An agent who looked the other way while Helen found a couple to buy her baby. Or maybe just a single person. An agent who might have been able to tell Helen where she could find someone to get her the paperwork to go along with that baby, or how to get away unseen. An agent who, maybe, had even helped.
I didn’t like the idea that someone in the Marshal service had helped someone like Helen, but it made sense. The pieces fit together better with an unknown agent in the mix, and that told me that I wasn’t completely crazy to be thinking along those lines. It also made Harry’s decision to not fight being the scapegoat more understandable.
How to find my mysterious agent, however, was going to be a little more…difficult.
Harry Franklin hadn’t been thrilled to see me before. Whoever he was protecting was important to him. I doubted he’d answer any questions I might give him this time, which meant I needed to go around him. At this moment, I could only see three possible options to do that.
One, ask Jenna to hack the US Marshals servers.
Two, petition the Marshals as a private citizen.
Three, ask another government agent to request the information.
I sighed and looked at the clock on the computer. If I left right now, I could make it to Clay’s office by lunch. Tomorrow was Christmas Eve, but I knew Clay would be working. He always volunteered to work the days around Christmas so that agents with kids could take vacation time. That’s what he claimed anyway. I’d always suspected that he also did it to give himself an excuse to avoid spending much of the holiday with his parents. He loved them, but I’d always gotten the impression that things were strained between them for some reason.
I didn’t want to drive from Fort Collins to Denver in the snow and on the day before Christmas Eve, but of the three options, this one was the best.

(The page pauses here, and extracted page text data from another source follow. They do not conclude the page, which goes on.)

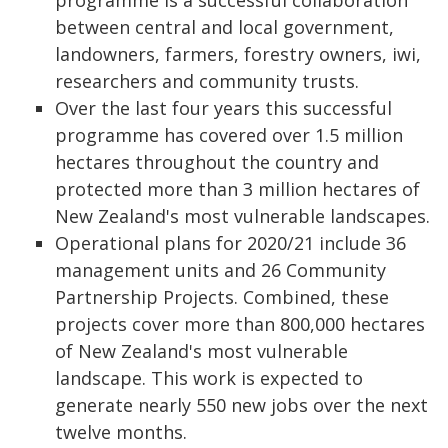
programme is a successful collaboration
between central and local government,
landowners, farmers, forestry owners, iwi,
researchers and community trusts.
Over the last four years this successful
programme has covered over 1.5 million
hectares throughout the country and
protected more than 3 million hectares of
New Zealand's most vulnerable landscapes.
Operational plans for 2020/21 include 36
management units and 26 Community
Partnership Projects. Combined, these
projects cover more than 800,000 hectares
of New Zealand's most vulnerable
landscape. This work is expected to
generate nearly 550 new jobs over the next
twelve months.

I could’ve called, but a favor like this warranted an in-person visit.
“I’ll be out of the office for a while, maybe even the rest of the day,” I announced as I stepped out into the reception area. “I need to head to Denver for a lunch meeting, and depending on where things go from there, I might be back or not.”
Maggie nodded, blonde curls bobbing with the movement. “Do you want case calls forwarded to your cell or have me take a message?”
“Take a message for anything new, but if Jenna calls, have her call my cell,” I said after a moment’s thought.
“Do you want me to schedule appointments for any walk-ins or should I tell them I need to talk to you and I’ll call them?”
“I don’t want anything new scheduled this week,” I decided. “Any walk-ins and phone calls, go ahead and schedule appointments for next week. Nothing on New Year’s Day and nothing for the afternoon on New Year’s Eve.”
It was strange,realizing that I wanted to have the holidays off because I had someone to spend them with.
“Are we going to be closed then?” she asked.